We’re having friends over for dinner tonight, my excuse to make braised beef short ribs, which we haven’t had in literally years. I don’t know about where you live, but here we rarely find beef short ribs in the grocery store or base commissary. We get ours at the local butcher shop, where they cut them to the right length for us.
My recipe involves cooking them for 11 hours at a very low temperature, 200°F. Since that means they’ll be in the oven all day today, I did the prep work yesterday, browning the ribs and making the wine & beef stock sauce to braise them with. I got up at oh-dark-thirty this morning to pour the sauce over the ribs and get them in the oven at 6 AM. They’ll be done at 5 PM, about an hour before our friends arrive. Donna’s going to make a nice salad to start us off, and I plan to serve the ribs with fingerling potatoes and green beans.
That’s not all: Donna made flan, part of which she prepared last night after dinner, then got up at 3 AM to finish and put in the fridge to chill. Nothing’s too good for our friends!
That huge heat wave we had several days ago? It broke for like two days, dropping from daytime highs of 118°F to 105°F (never thought I’d wish for 105°, but you can really tell the difference), then came right back. Today’s high will be 110°. Our dining room’s at the hot end of the house, and I think I might have to go to the corner Ace Hardware for one of those tower fans.
And of course there’s the house to clean, so we won’t shower up until that’s done. After tonight’s dinner our social obligation card is blank and we can slob out for the rest of the summer, which is all anyone wants to do when it’s this hot.
The Burro Fire in the Santa Catalina Mountains a couple of miles from our home has spread to over 26,000 acres and is less than 20% contained. The graphic shows what it looked like from the north a few days ago; it’s bigger now, although still confined to the north side of the mountains. We live at the foot of the south side. I’m surprised we don’t see more smoke: we did at first, along with a red glow at night, but now there’s just a gray haze. Firefighters are using Sabino High School, a mile up the road, as a base camp.
The 2003 Aspen Fire covered much of the same ground and destroyed a lot of cabins and businesses in Summerhaven, the ski village on Mount Lemmon. During that one hot ashes landed on our roof and in our yard. Bears and mountain lions came down from the hills and wandered around the hood for a few days (we saw a mountain lion cross our yard, but had to take our neighbors’ word on the bears). I don’t think it’ll get that bad this time, but what do I know? We’re told it may rain tomorrow. Even odds on whether that’s a legitimate forecast or preventive panic control on the part of local TV weathermen.
Links to news I’m following:
Well, our unelected president has finished his sit-down with Putin. According to Secretary of State Tillerson, who was in the room, Trump did at least bring up the issue of Russian interference in the election. More to come, I’m sure.
Rachel Maddow had some interesting things to say last night: apparently someone’s trying to do to her what others did to Dan Rather years ago, when they tricked him into basing an exposé on (supposedly) faked documents, thus destroying his credibility and career.
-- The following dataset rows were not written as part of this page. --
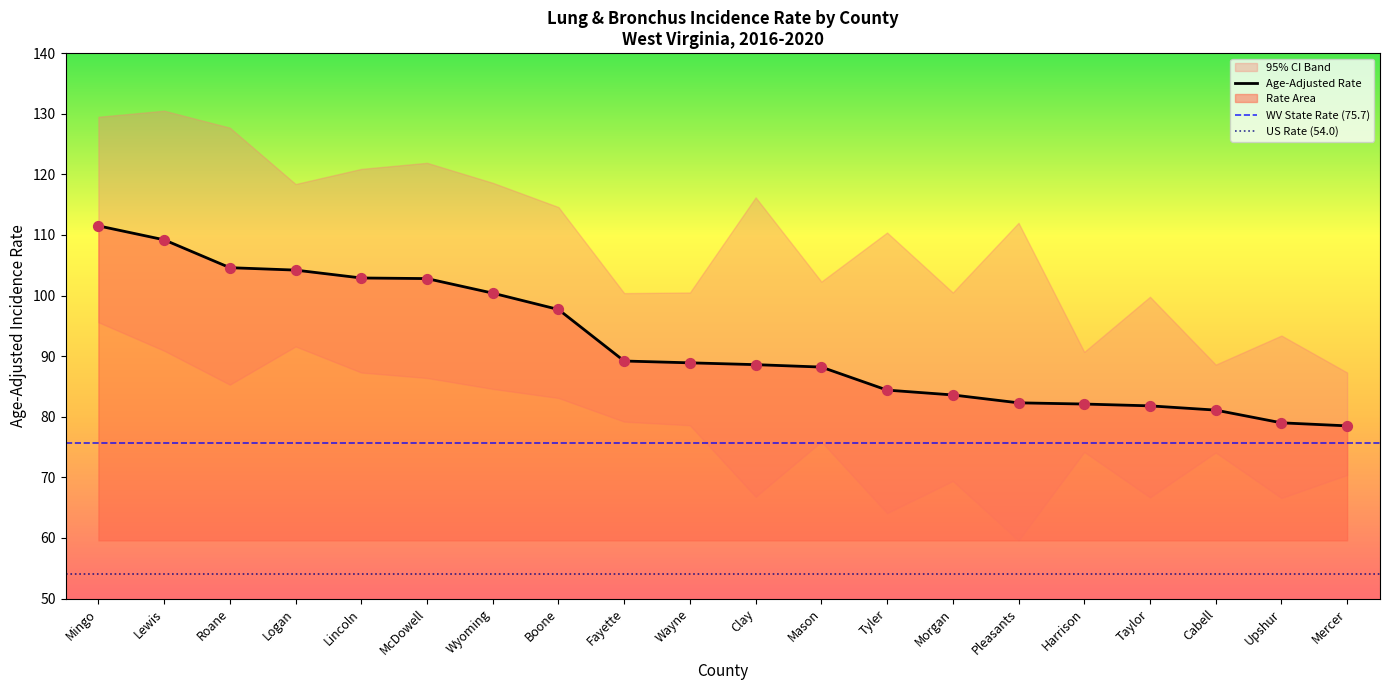

At how many categories does at least one series exceed 92?

17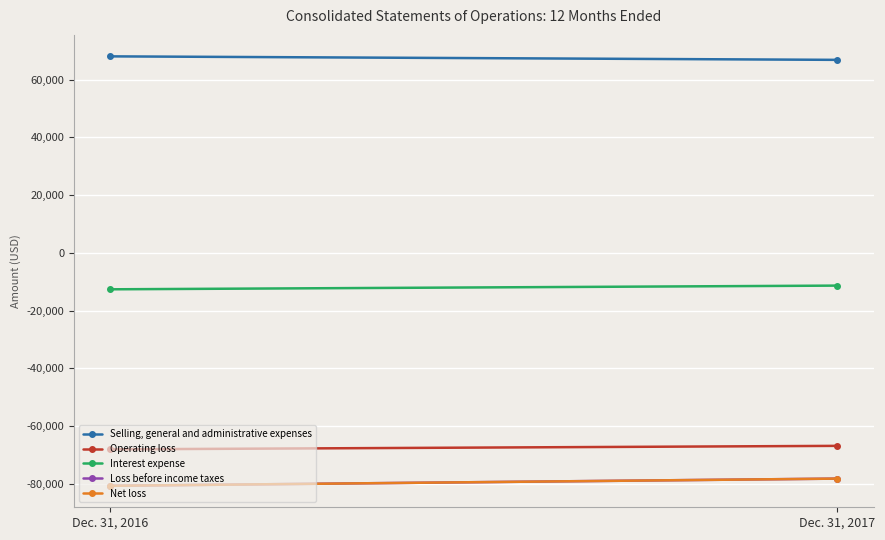

Which has a higher value, Dec. 31, 2016 or Dec. 31, 2017?

Dec. 31, 2016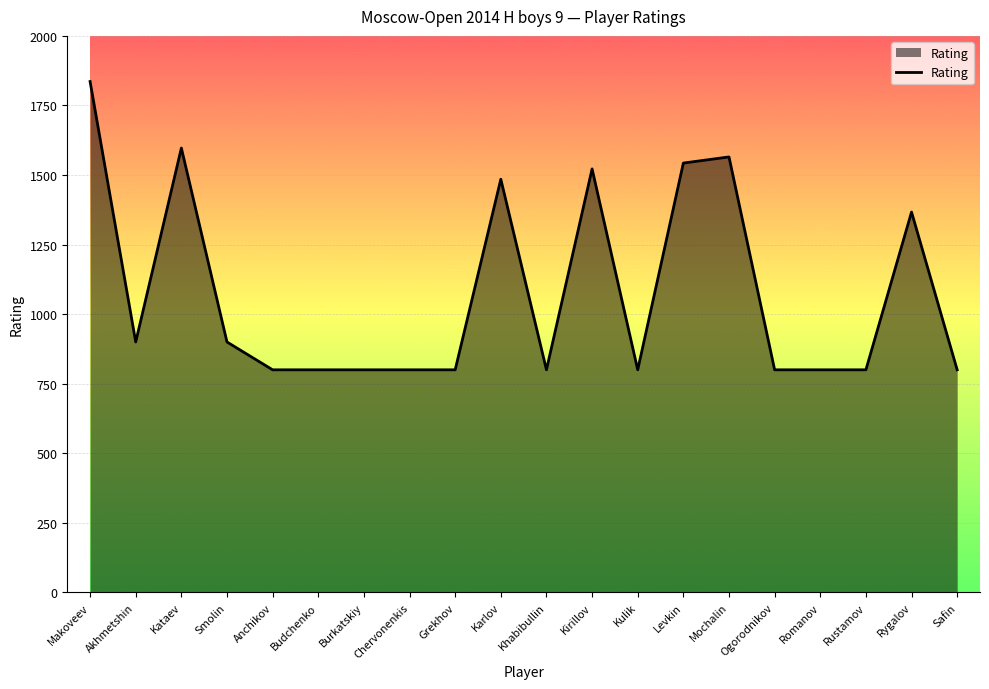

At which category does the data reach its first local valley?

Akhmetshin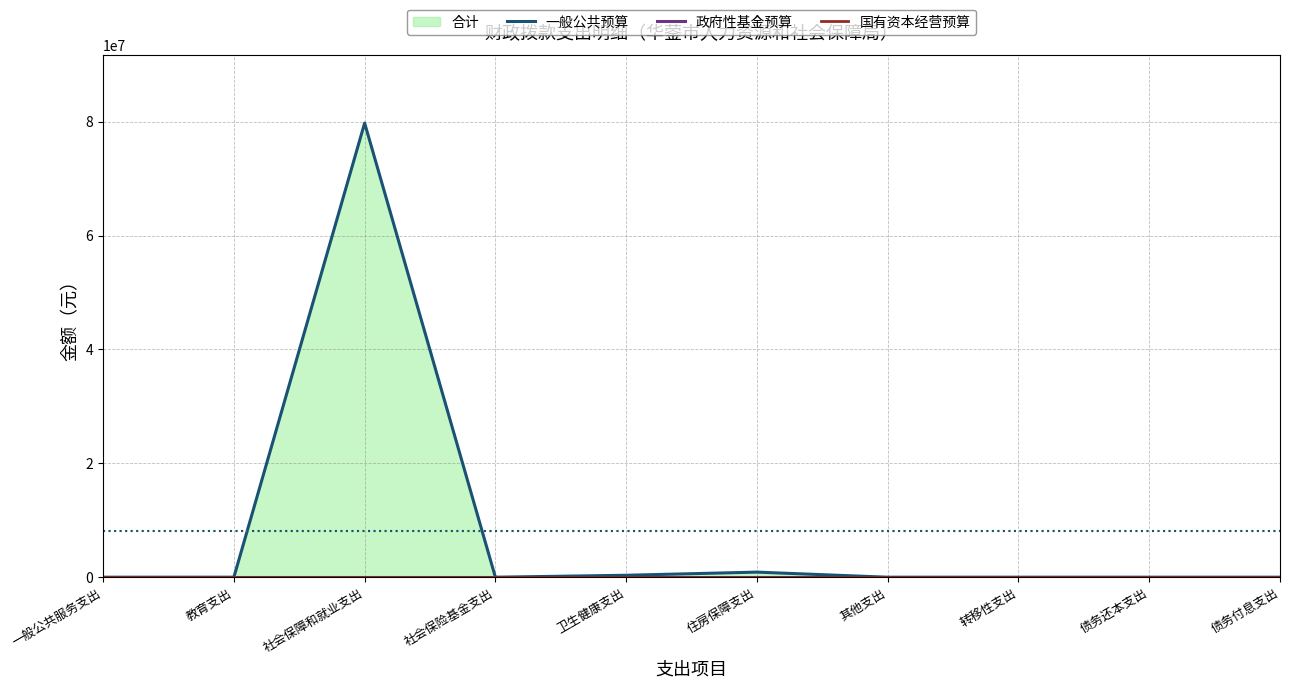

What is the label of the 6th point from the left?

住房保障支出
We need Rachel’s voice more than ever; while others breathlessly report on the naked emperor’s tweets, she digs out the details on Russia’s role in the stolen election and Putin’s power over Trump. May her spidey sense never fail her.
I love it that France is going to ban sales of gas- and diesel-fueled cars by 2040, and that Volvo will switch to producing only hybrid and electric-powered cars by 2019. Oh, and that Tesla’s coming out with an electric-powered tractor-trailer truck this September. Waiting now to see what California, a major economic power in the USA and the world, will do next on the automotive & transportation front.
Just do it, responsible adults leading the way despite the best efforts of right-wing denialists trying to stop you. Just do it. We’ll adjust to electric-powered vehicles and the infrastructure that will come with them. We’ll adapt … we always do.
So, is that fucking Delaware-sized ice shelf ever going to break off? Shades of waiting for Alice the giraffe to give birth, already!